### WORK TASK
Filter the listing for lines containing "text".

++++

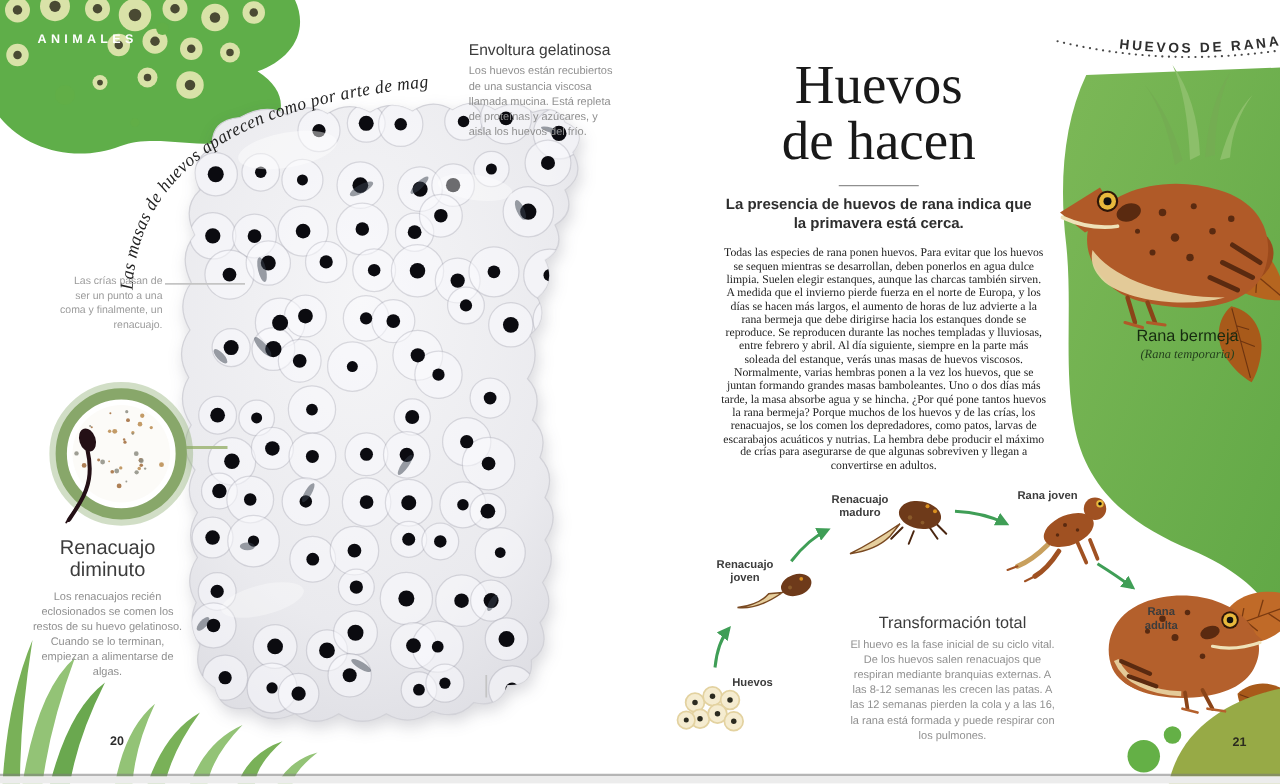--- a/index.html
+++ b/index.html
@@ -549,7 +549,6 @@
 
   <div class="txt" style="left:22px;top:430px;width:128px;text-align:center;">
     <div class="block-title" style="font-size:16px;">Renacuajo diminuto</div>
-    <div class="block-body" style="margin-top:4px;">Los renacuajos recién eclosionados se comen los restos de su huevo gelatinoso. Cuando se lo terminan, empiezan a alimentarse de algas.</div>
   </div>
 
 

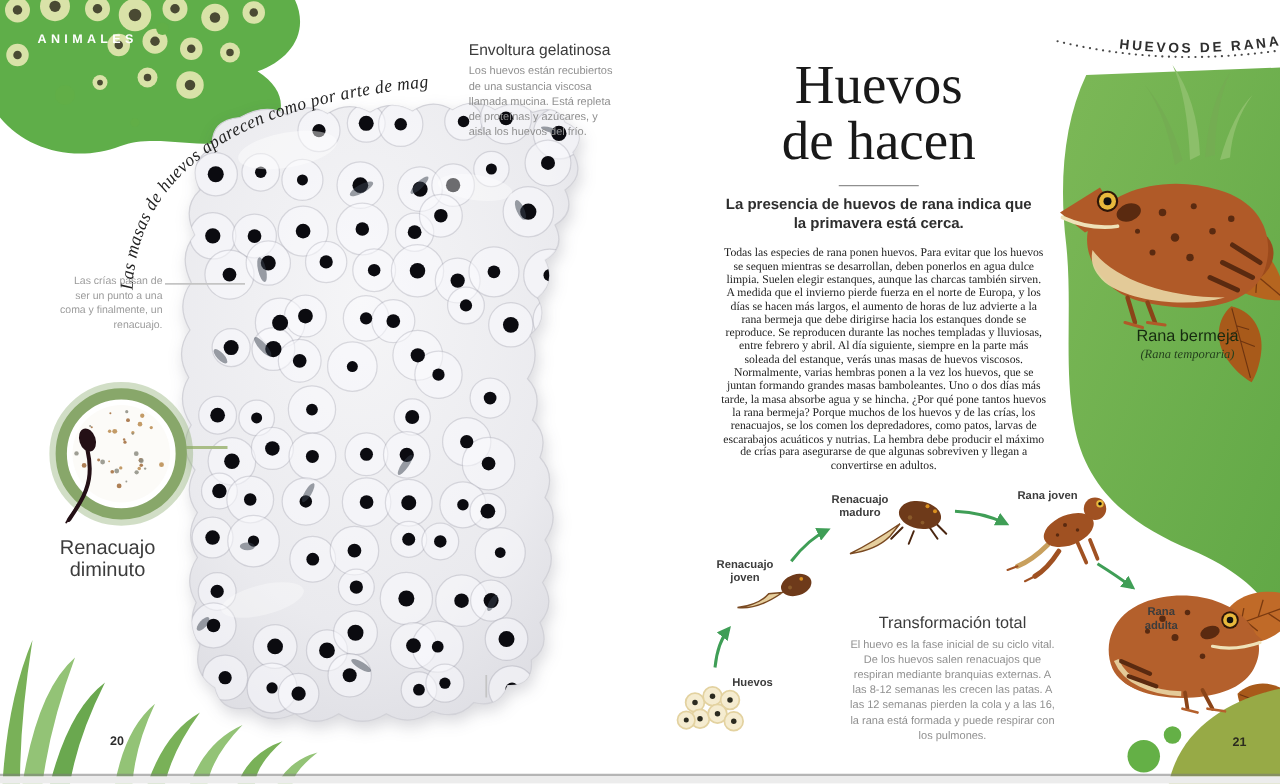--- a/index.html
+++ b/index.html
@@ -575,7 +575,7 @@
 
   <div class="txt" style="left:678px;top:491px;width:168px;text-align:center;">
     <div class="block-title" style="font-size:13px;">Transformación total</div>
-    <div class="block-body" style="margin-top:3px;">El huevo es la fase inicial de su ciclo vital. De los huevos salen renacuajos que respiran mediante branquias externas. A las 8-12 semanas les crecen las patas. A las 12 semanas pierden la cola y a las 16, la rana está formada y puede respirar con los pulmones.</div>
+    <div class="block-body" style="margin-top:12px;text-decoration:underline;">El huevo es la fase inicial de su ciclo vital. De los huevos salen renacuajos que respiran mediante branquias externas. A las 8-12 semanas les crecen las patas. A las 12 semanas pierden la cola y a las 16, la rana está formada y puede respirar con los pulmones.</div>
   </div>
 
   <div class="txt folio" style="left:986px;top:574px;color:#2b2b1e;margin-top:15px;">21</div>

++++

### RESPONSE TO THIS TASK
   <div class="txt" style="left:22px;top:430px;width:128px;text-align:center;">
   <div class="txt" style="left:678px;top:491px;width:168px;text-align:center;">
+    <div class="block-body" style="margin-top:12px;text-decoration:underline;">El huevo es la fase inicial de su ciclo vital. De los huevos salen renacuajos que respiran mediante branquias externas. A las 8-12 semanas les crecen las patas. A las 12 semanas pierden la cola y a las 16, la rana está formada y puede respirar con los pulmones.</div>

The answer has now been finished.